In the dynamic systems science literature, the term ‘chaos’ is used to refer to situations where complex and random-looking behaviors arise from simple nonlinear deterministic systems with sensitive dependence on initial conditions (the converse also applies). The three fundamental properties inherent in this definition, namely (a) nonlinear interdependence; (b) hidden determinism and order; and (c) sensitivity to initial conditions, are highly relevant in hydrologic systems and processes. For example: (a) components and mechanisms involved in the hydrologic cycle act in a nonlinear manner and are also interdependent; (b) the daily cycle in temperature and annual cycle in river flow possess determinism and order; and (c) contaminant transport in surface and sub-surface waters largely depends upon the time (i.e. rainy or dry season) at which the contaminants are released. The first property represents the ‘general’ nature of hydrologic processes, whereas the second and third represent their ‘deterministic’ and ‘stochastic’ natures, respectively.

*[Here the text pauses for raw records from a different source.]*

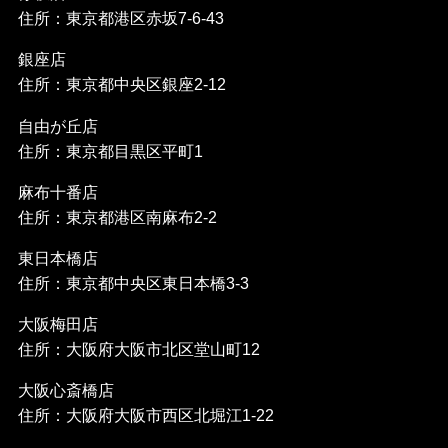
住所：東京都港区赤坂7-6-43
銀座店
住所：東京都中央区銀座2-12
自由が丘店
住所：東京都目黒区平町1
麻布十番店
住所：東京都港区南麻布2-2
東日本橋店
住所：東京都中央区東日本橋3-3
大阪梅田店
住所：大阪府大阪市北区堂山町12
大阪心斎橋店
住所：大阪府大阪市西区北堀江1-22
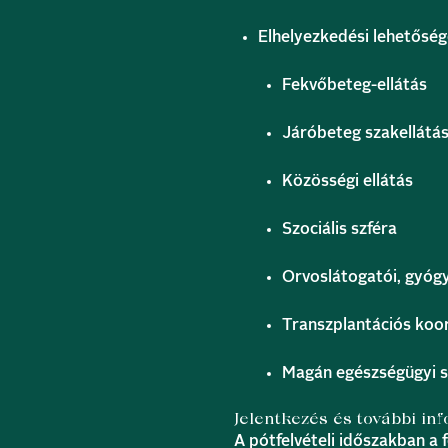
Elhelyezkedési lehetőség
Fekvőbeteg-ellátás
Járóbeteg szakellátá
Közösségi ellátás
Szociális szféra
Orvoslátogatói, gyógy
Transzplantációs koo
Magán egészségügyi s
Jelentkezés és további in
A pótfelvételi időszakban a f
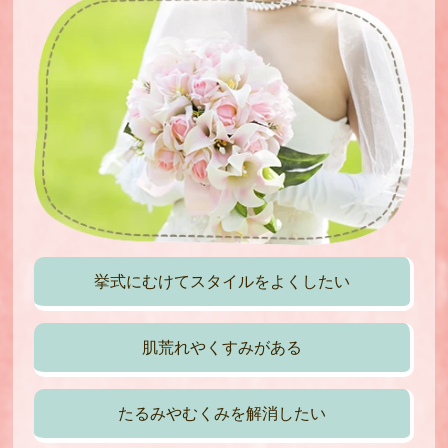
挙式にむけてスタイルをよくしたい
肌荒れやくすみがある
たるみやむくみを解消したい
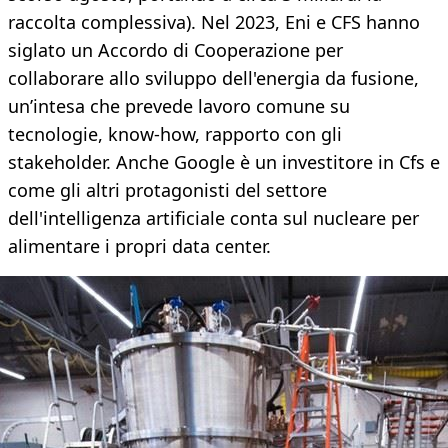
raccolta complessiva). Nel 2023, Eni e CFS hanno
siglato un Accordo di Cooperazione per
collaborare allo sviluppo dell'energia da fusione,
un’intesa che prevede lavoro comune su
tecnologie, know-how, rapporto con gli
stakeholder. Anche Google è un investitore in Cfs e
come gli altri protagonisti del settore
dell'intelligenza artificiale conta sul nucleare per
alimentare i propri data center.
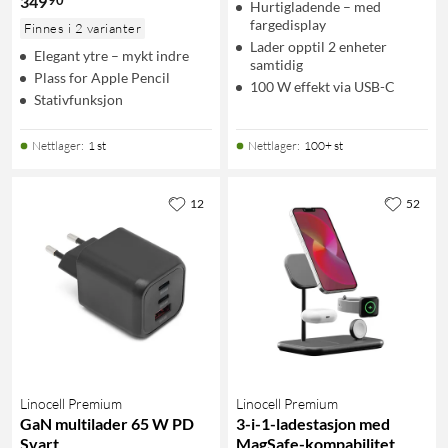
349
Hurtigladende – med
fargedisplay
Finnes i 2 varianter
Lader opptil 2 enheter
Elegant ytre – mykt indre
samtidig
Plass for Apple Pencil
100 W effekt via USB-C
Stativfunksjon
Nettlager
:
1 st
Nettlager
:
100+ st
12
52
Linocell Premium
Linocell Premium
GaN multilader 65 W PD
3-i-1-ladestasjon med
Svart
MagSafe-kompabilitet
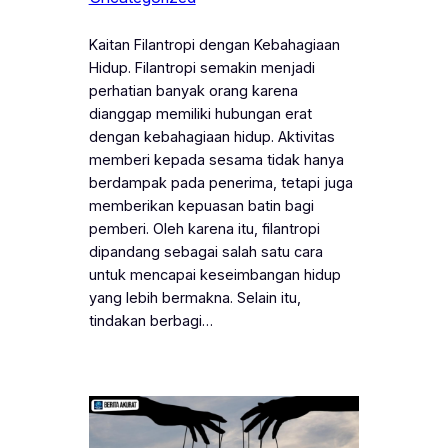
Kaitan Filantropi dengan Kebahagiaan
Hidup. Filantropi semakin menjadi
perhatian banyak orang karena
dianggap memiliki hubungan erat
dengan kebahagiaan hidup. Aktivitas
memberi kepada sesama tidak hanya
berdampak pada penerima, tetapi juga
memberikan kepuasan batin bagi
pemberi. Oleh karena itu, filantropi
dipandang sebagai salah satu cara
untuk mencapai keseimbangan hidup
yang lebih bermakna. Selain itu,
tindakan berbagi…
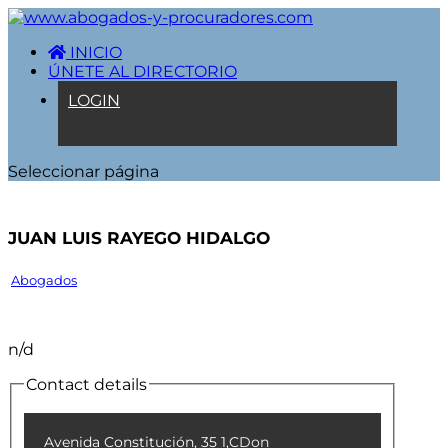
INICIO
ÚNETE AL DIRECTORIO
LOGIN
Seleccionar página
JUAN LUIS RAYEGO HIDALGO
Abogados
n/d
Contact details
Avenida Constitución, 35 1,C
Don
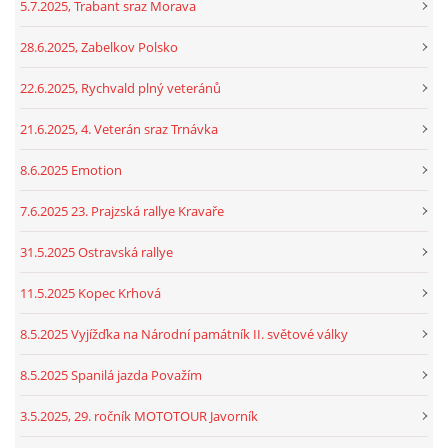
5.7.2025, Trabant sraz Morava
28.6.2025, Zabelkov Polsko
22.6.2025, Rychvald plný veteránů
21.6.2025, 4. Veterán sraz Trnávka
8.6.2025 Emotion
7.6.2025 23. Prajzská rallye Kravaře
31.5.2025 Ostravská rallye
11.5.2025 Kopec Krhová
8.5.2025 Vyjížďka na Národní památník II. světové války
8.5.2025 Spanilá jazda Považím
3.5.2025, 29. ročník MOTOTOUR Javorník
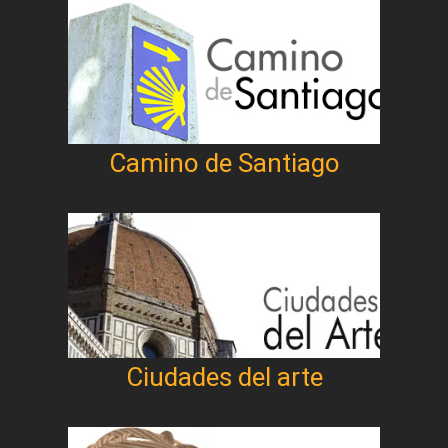
Camino de Santiago
Ciudades del arte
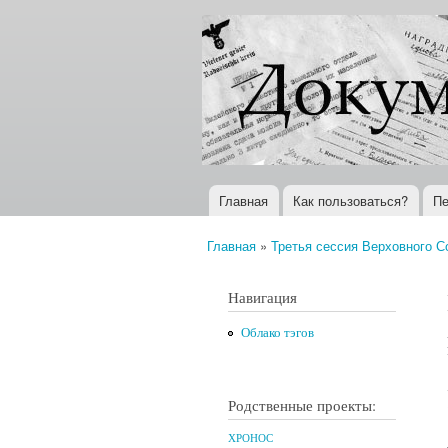
Документы
Всемирная
XX века
история в
Интернете
Главная
Как пользоваться?
Пе
Главное меню
Главная
»
Третья сессия Верховного Со
Вы здесь
Навигация
Облако тэгов
Родственные проекты:
ХРОНОС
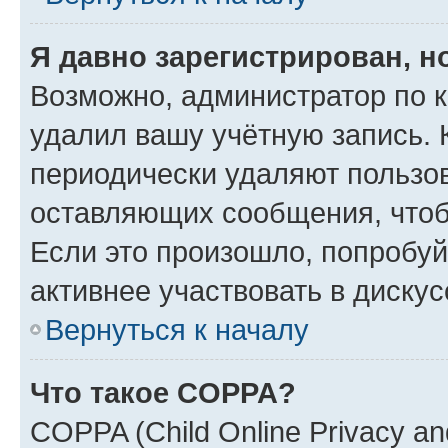
Я давно зарегистрирован, н
Возможно, администратор по к
удалил вашу учётную запись. 
периодически удаляют пользов
оставляющих сообщения, чтоб
Если это произошло, попробуй
активнее участвовать в дискус
Вернуться к началу
Что такое COPPA?
COPPA (Child Online Privacy and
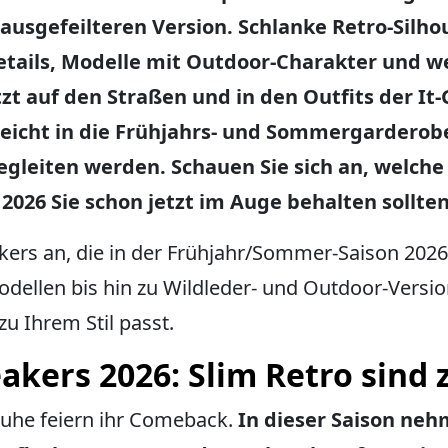
 ausgefeilteren Version. Schlanke Retro-Silhou
etails, Modelle mit Outdoor-Charakter und w
tzt auf den Straßen und in den Outfits der It-G
 leicht in die Frühjahrs- und Sommergarderob
egleiten werden. Schauen Sie sich an, welch
026 Sie schon jetzt im Auge behalten sollten
akers an, die in der Frühjahr/Sommer-Saison 202
dellen bis hin zu Wildleder- und Outdoor-Versio
u Ihrem Stil passt.
kers 2026: Slim Retro sind 
huhe feiern ihr Comeback.
In dieser Saison ne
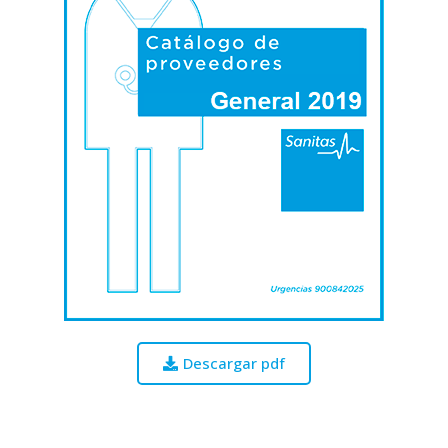
Descargar pdf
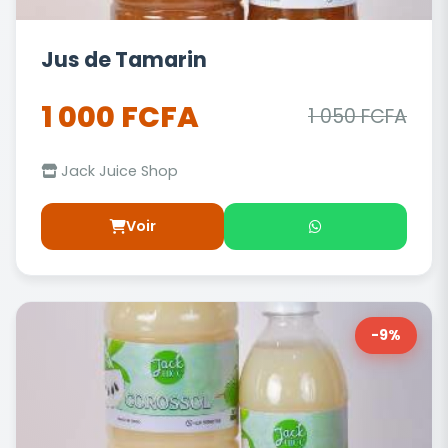
Jus de Tamarin
1 000 FCFA
1 050 FCFA
Jack Juice Shop
Voir
-9%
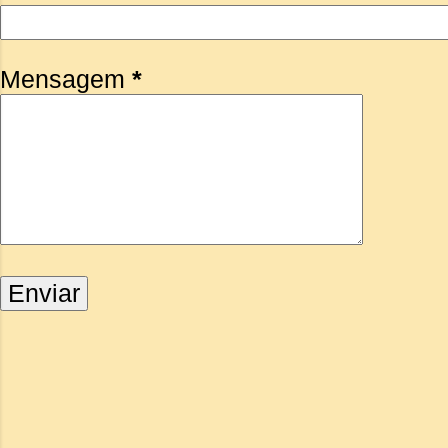
Mensagem
*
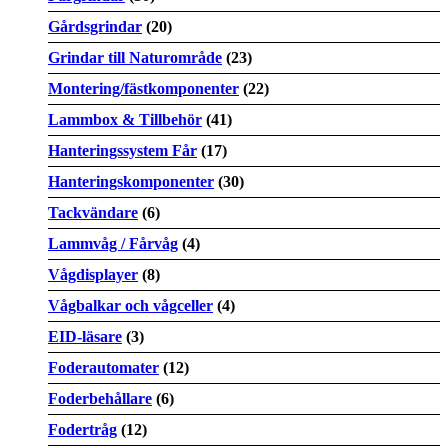
Gårdsgrindar
(20)
Grindar till Naturområde
(23)
Montering/fästkomponenter
(22)
Lammbox & Tillbehör
(41)
Hanteringssystem Får
(17)
Hanteringskomponenter
(30)
Tackvändare
(6)
Lammvåg / Fårvåg
(4)
Vågdisplayer
(8)
Vågbalkar och vågceller
(4)
EID-läsare
(3)
Foderautomater
(12)
Foderbehållare
(6)
Fodertråg
(12)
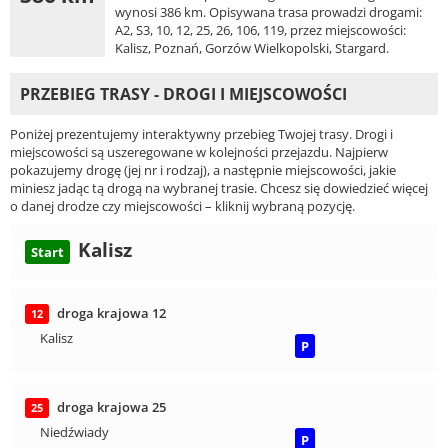
wynosi 386 km. Opisywana trasa prowadzi drogami:
A2, S3, 10, 12, 25, 26, 106, 119, przez miejscowości:
Kalisz, Poznań, Gorzów Wielkopolski, Stargard.
PRZEBIEG TRASY - DROGI I MIEJSCOWOŚCI
Poniżej prezentujemy interaktywny przebieg Twojej trasy. Drogi i
miejscowości są uszeregowane w kolejności przejazdu. Najpierw
pokazujemy drogę (jej nr i rodzaj), a następnie miejscowości, jakie
miniesz jadąc tą drogą na wybranej trasie. Chcesz się dowiedzieć więcej
o danej drodze czy miejscowości – kliknij wybraną pozycję.
Kalisz
Start
droga krajowa 12
12
Kalisz
P
droga krajowa 25
25
Niedźwiady
P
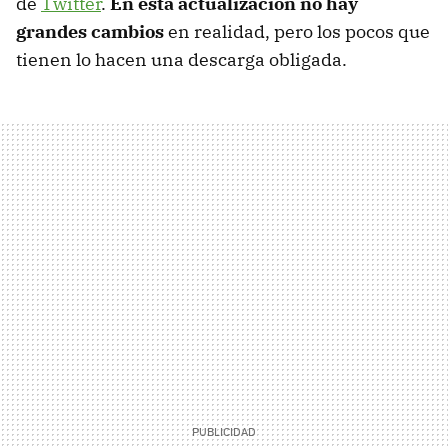
de
Twitter
.
En esta actualización no hay
grandes cambios
en realidad, pero los pocos que
tienen lo hacen una descarga obligada.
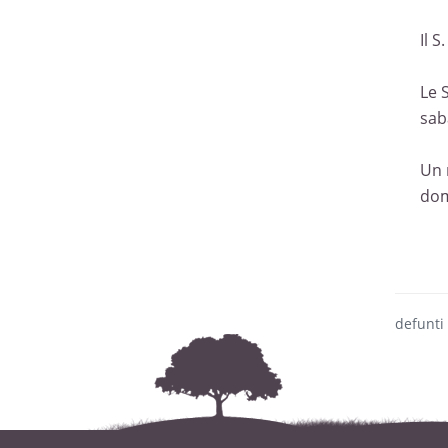
Il 
Le 
sab
Un 
dom
defunti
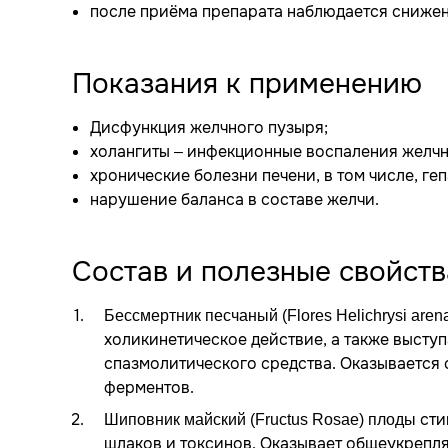
после приёма препарата наблюдается снижен
Показания к применению
Дисфункция желчного пузыря;
холангиты – инфекционные воспаления желчн
хронические болезни печени, в том числе, геп
нарушение баланса в составе желчи.
Состав и полезные свойств
Бессмертник песчаный (Flores Helichrysi arena
холикинетическое действие, а также выступ
спазмолитического средства. Оказывается
ферментов.
сти
Шиповник майский (Fructus Rosae) плоды
шлаков и токсинов. Оказывает общеукрепл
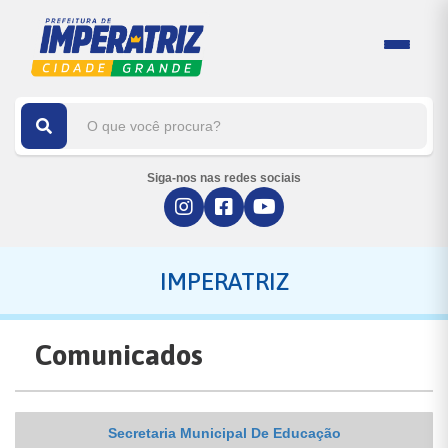
Siga-nos nas redes sociais
IMPERATRIZ
Comunicados
Secretaria Municipal De Educação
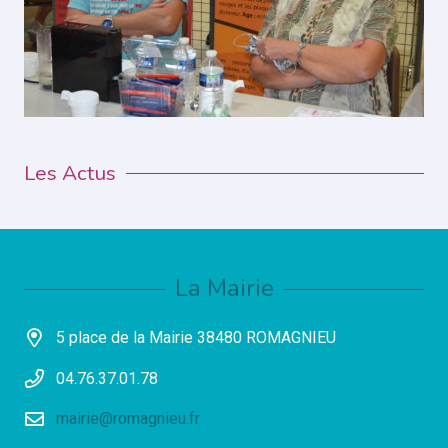
Les Actus
La Mairie
5 place de la Mairie 38480 ROMAGNIEU
04.76.37.01.78
mairie@romagnieu.fr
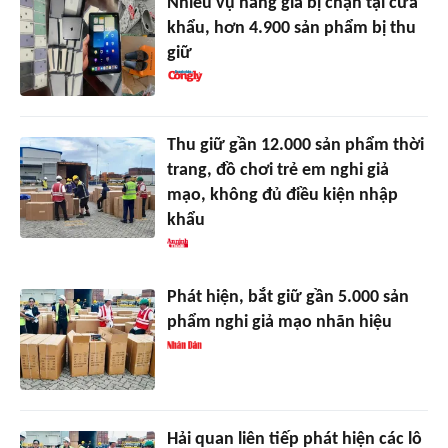
Nhiều vụ hàng giả bị chặn tại cửa
khẩu, hơn 4.900 sản phẩm bị thu
giữ
Thu giữ gần 12.000 sản phẩm thời
trang, đồ chơi trẻ em nghi giả
mạo, không đủ điều kiện nhập
khẩu
Phát hiện, bắt giữ gần 5.000 sản
phẩm nghi giả mạo nhãn hiệu
Hải quan liên tiếp phát hiện các lô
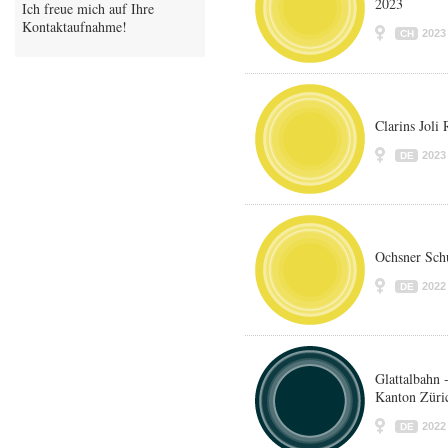
2023
Ich freue mich auf Ihre
Kontaktaufnahme!
2023
CH
Clarins Jol
2023
DE
Ochsner Sch
2022
DE
Glattalbahn 
Kanton Züri
2022
DE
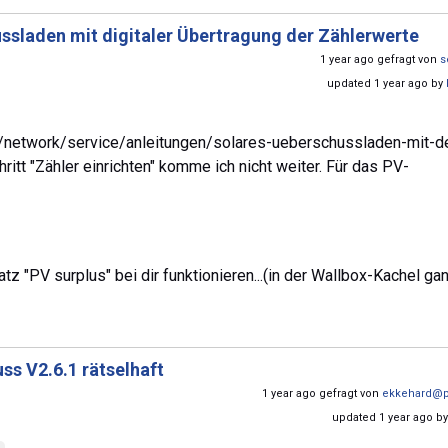
ssladen mit digitaler Übertragung der Zählerwerte
1 year ago gefragt von
s
updated 1 year ago by
e/network/service/anleitungen/solares-ueberschussladen-mit-
itt "Zähler einrichten" komme ich nicht weiter. Für das PV-
tz "PV surplus" bei dir funktionieren...(in der Wallbox-Kachel ga
ss V2.6.1 rätselhaft
1 year ago gefragt von
ekkehard@p
updated 1 year ago b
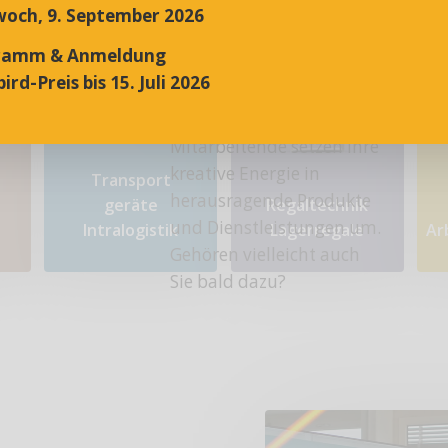
och, 9. September 2026
ramm & Anmeldung
ird-Preis bis 15. Juli 2026
Rund 30 hochmotivierte
Mitarbeitende setzen ihre
kreative Energie in
Transport​
herausragende Produkte
geräte
Regaltechnik
und Dienstleistungen um.
Intralogistik
Lagerregale
Ar
Gehören vielleicht auch
Sie bald dazu?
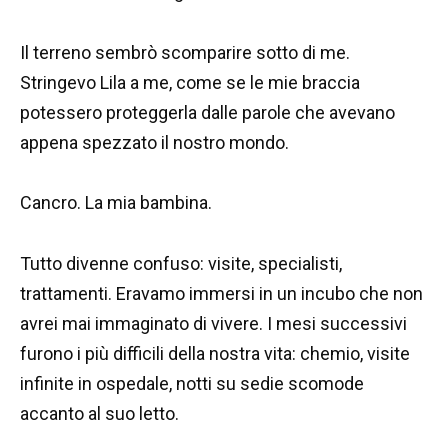
Il terreno sembrò scomparire sotto di me.
Stringevo Lila a me, come se le mie braccia
potessero proteggerla dalle parole che avevano
appena spezzato il nostro mondo.
Cancro. La mia bambina.
Tutto divenne confuso: visite, specialisti,
trattamenti. Eravamo immersi in un incubo che non
avrei mai immaginato di vivere. I mesi successivi
furono i più difficili della nostra vita: chemio, visite
infinite in ospedale, notti su sedie scomode
accanto al suo letto.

Furthermore, despite their complexity and random-looking behavior, hydrologic processes may be governed only by a few degrees of freedom (e.g. runoff in a well-developed urban catchment depends essentially on rainfall), another basic idea of chaos theory.

Key Terms in this Chapter

Stochasticity: A situation in which the progression from earlier to later states is not completely determined by any law.

Autocorrelation Function: A normalized measure of the linear correlation among successive values in a time series.

Determinism: A situation in which later states evolve from earlier ones according to a fixed law.

Chaos: A situation where a complex and random-looking behavior arises from simple nonlinear deterministic systems with sensitive dependence on initial conditions.

Attractor: A geometric object that characterizes the long-term behavior of a system in the phase space.

Phase Space: A graph or a co-ordinate diagram, whose co-ordinates represent the variables necessary to completely describe the state of a system at any moment.

Lyapunov Exponent: The average exponential rate of divergence or convergence of nearby orbits in the phase space.

Correlation Dimension: A measure of the extent to which the presence of a data point affects the position of the other points lying on the attractor in a multi-dimensional phase space.